Try it.
Where does "parameter" appear in the data? Return each line that holds it.

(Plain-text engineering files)
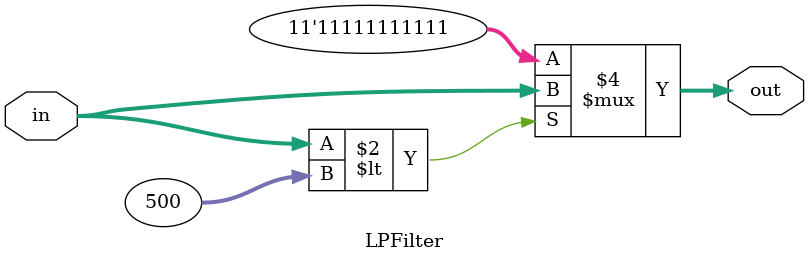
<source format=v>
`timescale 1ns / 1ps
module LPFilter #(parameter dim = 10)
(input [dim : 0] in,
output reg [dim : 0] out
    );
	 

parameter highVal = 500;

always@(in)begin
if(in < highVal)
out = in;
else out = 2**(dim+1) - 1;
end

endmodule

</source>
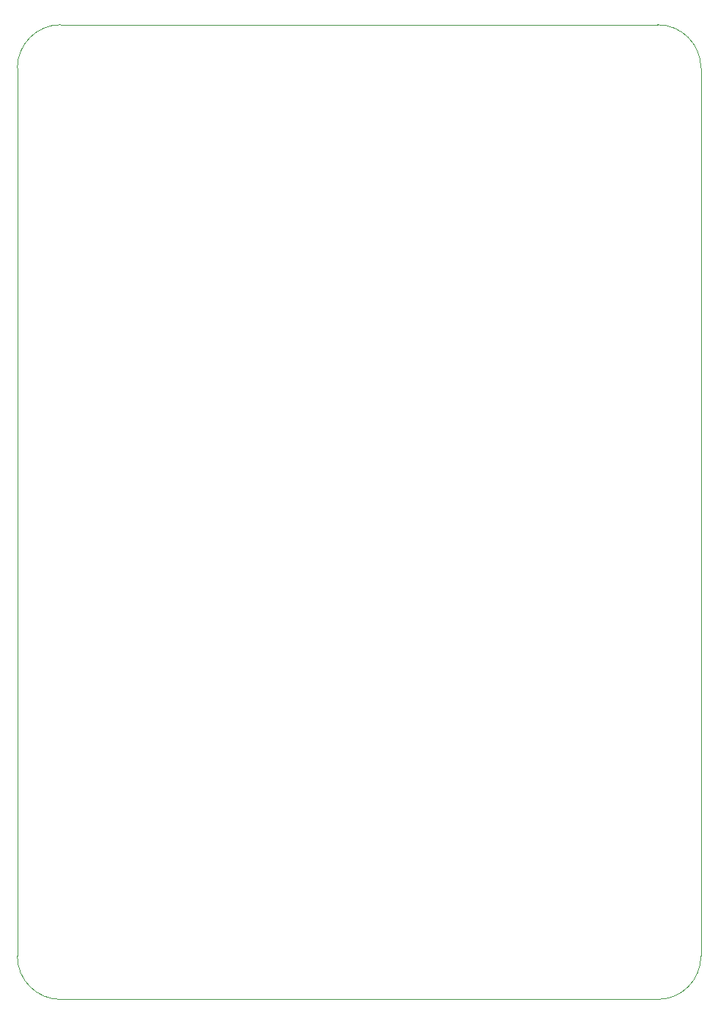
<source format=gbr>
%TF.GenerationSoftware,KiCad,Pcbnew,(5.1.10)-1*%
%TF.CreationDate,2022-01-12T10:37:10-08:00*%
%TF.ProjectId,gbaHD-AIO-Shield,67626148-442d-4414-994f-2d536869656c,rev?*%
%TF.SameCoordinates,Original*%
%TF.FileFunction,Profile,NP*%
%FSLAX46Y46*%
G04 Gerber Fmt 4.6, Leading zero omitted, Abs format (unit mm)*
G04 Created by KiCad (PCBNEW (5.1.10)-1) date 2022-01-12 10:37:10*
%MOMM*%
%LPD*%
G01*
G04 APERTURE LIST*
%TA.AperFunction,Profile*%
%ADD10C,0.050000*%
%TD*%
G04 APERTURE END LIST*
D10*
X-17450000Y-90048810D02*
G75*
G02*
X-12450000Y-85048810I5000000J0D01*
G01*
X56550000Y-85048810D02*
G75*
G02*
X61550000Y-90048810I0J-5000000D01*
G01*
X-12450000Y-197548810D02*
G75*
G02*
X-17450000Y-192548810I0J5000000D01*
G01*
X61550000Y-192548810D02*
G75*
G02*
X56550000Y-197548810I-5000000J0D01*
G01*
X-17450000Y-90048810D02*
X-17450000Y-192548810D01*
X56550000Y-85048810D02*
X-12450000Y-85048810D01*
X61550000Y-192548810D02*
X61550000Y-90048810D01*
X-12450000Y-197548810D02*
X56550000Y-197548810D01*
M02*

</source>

Written reply.
module LPFilter #(parameter dim = 10)
parameter highVal = 500;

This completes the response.